Choropleth-style map of Curry Student Center, Day 1
Board From Iteraction 1

Iteration 2

Key changes

  • Moved the board to a table directly in front of the entrance so people naturally faced it as they arrived.
  • Reframed the prompt from “What do you like?” to “What do you have?” by adding a large central drawing of a backpack with arrows.
  • Played inviting music to make the area feel like a small event rather than a static poster.
  • Switched to Friday afternoon (less busy, but potentially more relaxed users).

Outcome

Reaction: The backpack picture immediately clarified the concept

Social Proof: People saw others participating and joined in; the placement caught attention without being obstructive.

Outcome: Higher participation and less confusion about the objective.

Interview Notes:

  • A user who relied on social cues rather than visual instructions. Momentum breeds momentum; the design should encourage clustering because people attract people.
  • A participant who misunderstood the scope of the data collection. Explicitly clarify that the prompt is personal ("What is in your bag?") and visual permissions (like bigger boxes) should signal that multiple inputs are allowed.
  • A successful interaction driven by the new visual anchor. Visual anchors (icons) are faster than text, and sensory elements (sound) are key to transforming a passive task into an active experience.

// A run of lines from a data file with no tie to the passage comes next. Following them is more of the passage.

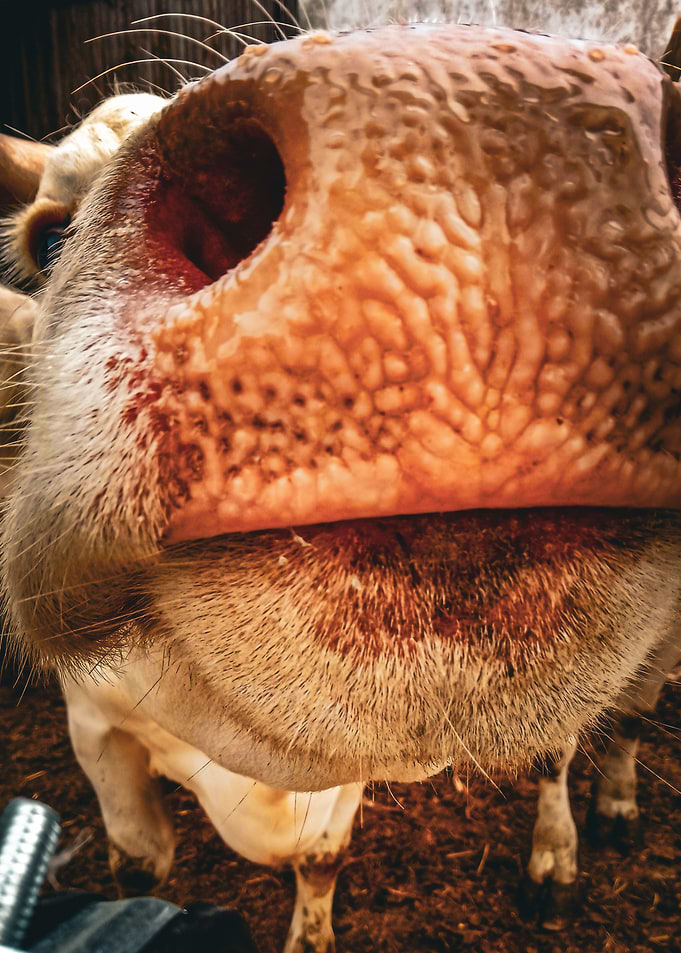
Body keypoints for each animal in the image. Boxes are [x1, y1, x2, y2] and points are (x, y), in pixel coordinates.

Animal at [2, 16, 681, 952]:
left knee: (596, 732)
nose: (465, 111)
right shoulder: (94, 726)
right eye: (46, 237)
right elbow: (140, 864)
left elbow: (321, 860)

CREATE Action Funnel Analsis

1. Cues

In Iteration 1, the poster was by the stairs, causing a "leak" where users "didn't notice it much". In Iteration 2, we moved it to a table "right in front of the stairs" at the entrance, ensuring the cue was unavoidable.

2. Reaction

Iteration 1 had a "boring look" which failed to trigger a positive reaction. Iteration 2 used a backpack graphic and the sight of other people (social norms) to create a safe, interesting invitation.

3. Evaluation

Iteration 1 had high cognitive costs because users were "confused on whether to mark things she liked" or had. Iteration 2 lowered this cost by using the backpack drawing, which helped users immediately "figure out the concept" without complex mental effort.

4. Ability

In Iteration 2, seeing others interacting served as an instructional demo, removing the barrier of not knowing what to do, although some confusion about "multiple tallies" remained.

5. Timing

Paradoxically, the "busier" time in Iteration 1 resulted in less action (too much distraction/urgency to be elsewhere). The "less busy" Friday slot allowed users the mental timing to pause and engage.

If We Had One More Week

If we had one more week to iterate, our focus would shift from capturing attention (which we successfully solved in Iteration 2) to refining the Ability and Evaluation stages of our Action Funnel. While our backpack icon successfully signaled the project's theme, user feedback revealed a lingering friction: participants were unsure if they could tally multiple items or if they were merely guessing at general student trends.

To resolve this, we would redesign the interface. Instead of one poster board, we would deploy a series of smaller, distinct posters for each item category (e.g., a dedicated "Laptop" board, a "Water Bottle" board). This physical separation would visually prompt users to treat each category independently, implicitly giving them permission to tally all their items rather than selecting just one.

Operationally, we would combine the "active" placement of Iteration 2 with the "high-traffic" timing of Iteration 1 (Thursday evening). We would also implement the specific participant request for louder music. By combining a clearer UI with a more energetic auditory cue, we could transform the installation from a passive data board into a high-energy community event that commands attention even during peak rush hour.

Furthermore, more colors, words, and symbols could also be used to encourage people’s full participation. Spreading out each individual category board could also allow participants to focus on one category at a time, understanding that they could tally more than one category.